Lackawanna County Commissioner Thom Welby listens to public comment at the county government center Wednesday, February 4, 2026. (SEAN MCKEAG / STAFF PHOTOGRAPHER)
Noting he agrees with much of what Gaughan has said about ICE and data centers, Welby nonetheless said such posts can create the perception that Gaughan’s views are the official position of the county or board.
“I think that one person shouldn’t give the impression to the public that his opinion is that of the entire board without an opinion being made by the entire board,” Welby said, noting Gaughan can post anything he wants on his own social media pages, send letters to the editor, issue individual press releases or get his message out via some other means.
Gaughan can also sit down with his fellow commissioners and discuss what he wants posted by the county, Welby said.
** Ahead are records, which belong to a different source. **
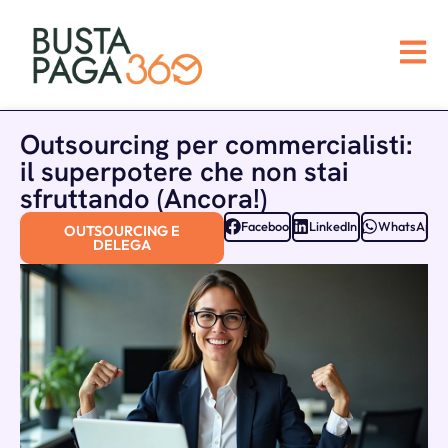
Outsourcing per commercialisti:
il superpotere che non stai
sfruttando (Ancora!)
Facebook
LinkedIn
WhatsApp
OUTSOURCING E
DELEGA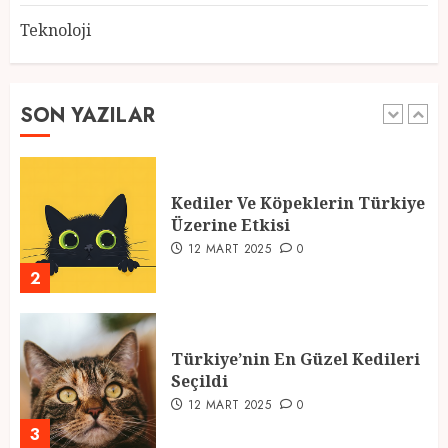
Teknoloji
2025 En İyi Yaz Tatilleri
21 MART 2025
0
SON YAZILAR
1
Kediler Ve Köpeklerin Türkiye
Üzerine Etkisi
12 MART 2025
0
2
Türkiye’nin En Güzel Kedileri
Seçildi
12 MART 2025
0
3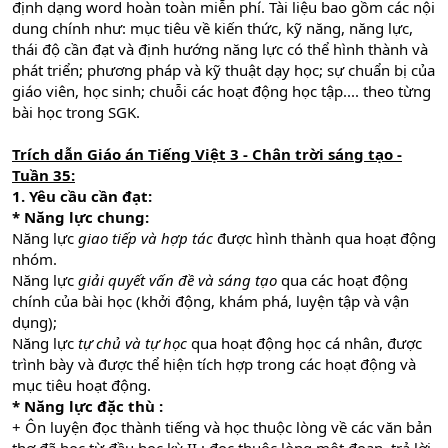
định dạng word hoàn toàn miễn phí. Tài liệu bao gồm các nội
dung chính như: mục tiêu về kiến thức, kỹ năng, năng lực,
thái độ cần đạt và định hướng năng lực có thể hình thành và
phát triển; phương pháp và kỹ thuật dạy học; sự chuẩn bị của
giáo viên, học sinh; chuỗi các hoạt động học tập.... theo từng
bài học trong SGK.
Trích dẫn Giáo án Tiếng Việt 3 - Chân trời sáng tạo -
Tuần 35:
1. Yêu cầu cần đạt:
* Năng lực chung:
Năng lực
giao tiếp và hợp tác
được hình thành qua hoạt động
nhóm.
Năng lực
giải quyết vấn đề và sáng tạo
qua các hoạt động
chính của bài học (khởi động, khám phá, luyện tập và vận
dụng);
Năng lực
tự chủ và tự học
qua hoạt động học cá nhân, được
trình bày và được thể hiện tích hợp trong các hoạt động và
mục tiêu hoạt động.
* Năng lực đặc thù :
+ Ôn luyện đọc thành tiếng và học thuộc lòng về các văn bản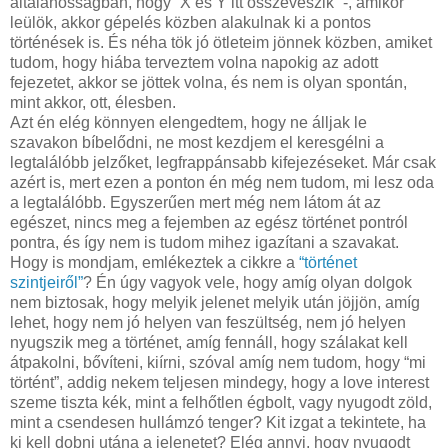
általánosságban, hogy “X és Y itt összeveszik” -, amikor
leülök, akkor gépelés közben alakulnak ki a pontos
történések is. És néha tök jó ötleteim jönnek közben, amiket
tudom, hogy hiába terveztem volna napokig az adott
fejezetet, akkor se jöttek volna, és nem is olyan spontán,
mint akkor, ott, élesben.
Azt én elég könnyen elengedtem, hogy ne álljak le
szavakon bíbelődni, ne most kezdjem el keresgélni a
legtalálóbb jelzőket, legfrappánsabb kifejezéseket. Már csak
azért is, mert ezen a ponton én még nem tudom, mi lesz oda
a legtalálóbb. Egyszerűen mert még nem látom át az
egészet, nincs meg a fejemben az egész történet pontról
pontra, és így nem is tudom mihez igazítani a szavakat.
Hogy is mondjam, emlékeztek a cikkre a
“történet
szintjeiről”
? Én úgy vagyok vele, hogy amíg olyan dolgok
nem biztosak, hogy melyik jelenet melyik után jöjjön, amíg
lehet, hogy nem jó helyen van feszültség, nem jó helyen
nyugszik meg a történet, amíg fennáll, hogy szálakat kell
átpakolni, bővíteni, kiírni, szóval amíg nem tudom, hogy “mi
történt”, addig nekem teljesen mindegy, hogy a love interest
szeme tiszta kék, mint a felhőtlen égbolt, vagy nyugodt zöld,
mint a csendesen hullámzó tenger? Kit izgat a tekintete, ha
ki kell dobni utána a jelenetet? Elég annyi, hogy nyugodt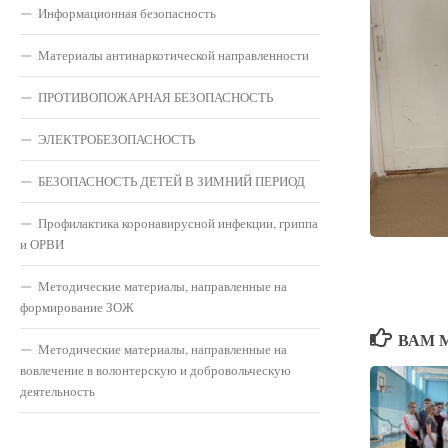
Информационная безопасность
Материалы антинаркотической направленности
ПРОТИВОПОЖАРНАЯ БЕЗОПАСНОСТЬ
ЭЛЕКТРОБЕЗОПАСНОСТЬ
БЕЗОПАСНОСТЬ ДЕТЕЙ В ЗИМНИЙ ПЕРИОД
Профилактика коронавирусной инфекции, гриппа
и ОРВИ
Методические материалы, направленные на
формирование ЗОЖ
ВАМ 
Методические материалы, направленные на
вовлечение в волонтерскую и добровольческую
деятельность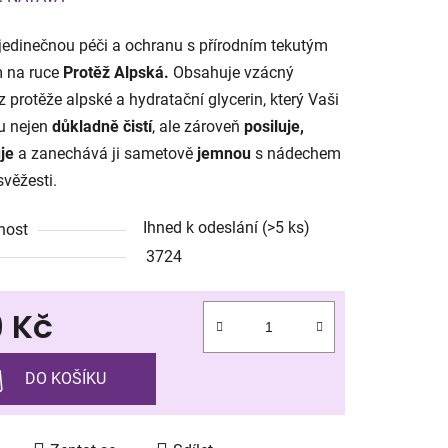
tu
 jedinečnou péči a ochranu s přírodním tekutým
 na ruce
Protěž Alpská.
Obsahuje vzácný
 z protěže alpské a hydratační glycerin, který Vaši
u nejen
důkladně čistí
, ale zároveň
posiluje,
je
a zanechává ji sametově
jemnou
s nádechem
ek.
svěžesti.
Ihned k odeslání
(>5 ks)
nost
3724
9 Kč
 cena:
DO KOŠÍKU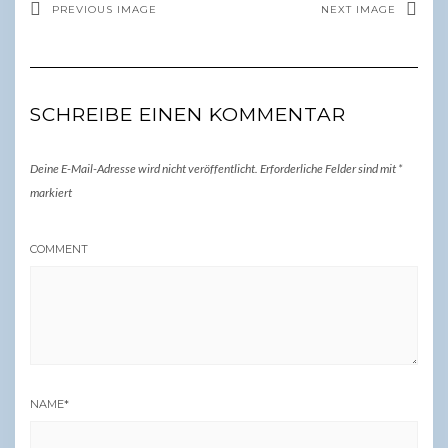
PREVIOUS IMAGE
NEXT IMAGE
SCHREIBE EINEN KOMMENTAR
Deine E-Mail-Adresse wird nicht veröffentlicht.
Erforderliche Felder sind mit
*
markiert
COMMENT
NAME
*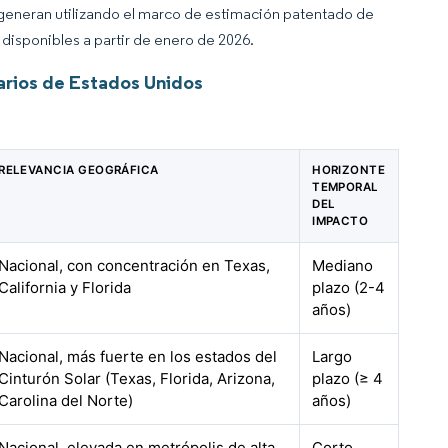
 generan utilizando el marco de estimación patentado de
disponibles a partir de enero de 2026.
arios de Estados Unidos
RELEVANCIA GEOGRÁFICA
HORIZONTE
TEMPORAL
DEL
IMPACTO
Nacional, con concentración en Texas,
Mediano
California y Florida
plazo (2-4
años)
Nacional, más fuerte en los estados del
Largo
Cinturón Solar (Texas, Florida, Arizona,
plazo (≥ 4
Carolina del Norte)
años)
Nacional, elevada en metrópolis de alta
Corto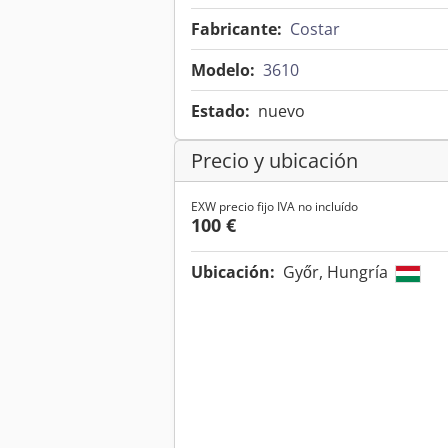
Fabricante:
Costar
Modelo:
3610
Estado:
nuevo
Precio y ubicación
EXW precio fijo IVA no incluído
100 €
Ubicación:
Győr, Hungría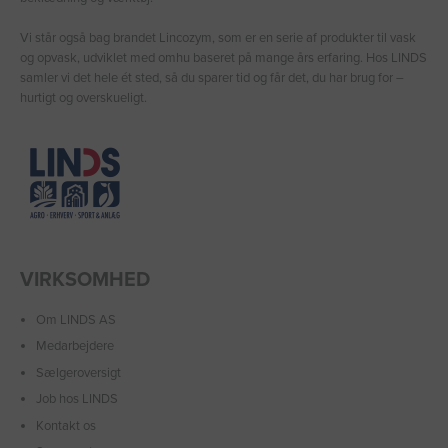
Vi står også bag brandet Lincozym, som er en serie af produkter til vask
og opvask, udviklet med omhu baseret på mange års erfaring. Hos LINDS
samler vi det hele ét sted, så du sparer tid og får det, du har brug for –
hurtigt og overskueligt.
VIRKSOMHED
Om LINDS AS
Medarbejdere
Sælgeroversigt
Job hos LINDS
Kontakt os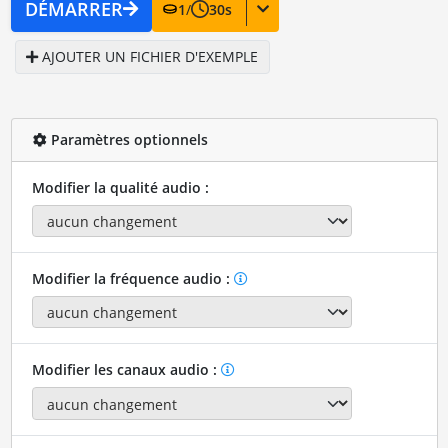
DÉMARRER
1
/
30
s
AJOUTER UN FICHIER D'EXEMPLE
Paramètres optionnels
Modifier la qualité audio :
Modifier la fréquence audio :
Modifier les canaux audio :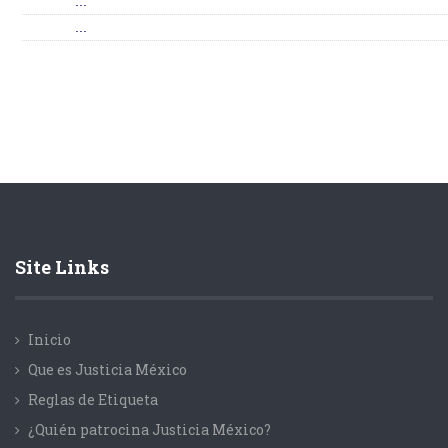
...
...
Site Links
Inicio
Que es Justicia México
Reglas de Etiqueta
¿Quién patrocina Justicia México?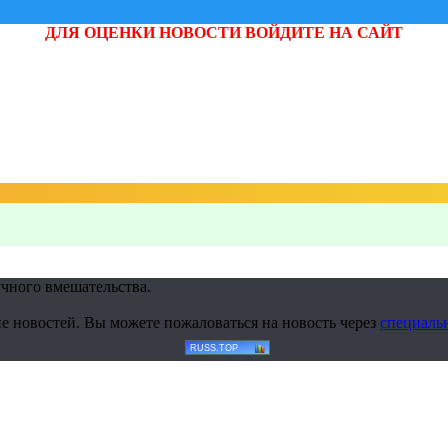
ДЛЯ ОЦЕНКИ НОВОСТИ ВОЙДИТЕ НА САЙТ
учного вмешательства.
е новостей. Вы можете пожаловаться на новость через
специаль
A majority of the commissioners might agree to post something as is or with slight changes, or with a header making clear the substance of the post is personal commentary from one commissioner, he said.
“I don’t know that they (Gaughan and Chermak) would both agree to that, but I think that’s a good vehicle for each of us to consider for various things that the others might not agree with,” Welby said.
He also believes the policy to be a return to how things were done in prior administrations, he said.
Lackawanna County Commissioner Chris Chermak looks on during the commissioners meeting at the county government center in Scranton Wednesday, January 21, 2026. (SEAN MCKEAG / STAFF PHOTOGRAPHER)
Efforts to reach Chermak were not immediately successful.
Gaughan insists the policy is meant to stifle him and maintains that he is, in effect, the board’s minority commissioner despite he and Welby both being Democrats and Chermak being the lone Republican commissioner. He’s made that case since the board’s early January reorganization meeting where Welby and Chermak voted together to make Chermak vice chairman of the three-member board after Gaughan and Chermak voted to make Welby chairman.
“They’re trying to weaken my ability to speak out and use channels within county government to get whatever message I think is important out to the public,” Gaughan said, emphasizing that those same channels are also available to the other commissioners. “They’re trying to shut me up.”
Commissioners next meet Wednesday at 10 a.m. in the fifth-floor conference room of the county government center in downtown Scranton.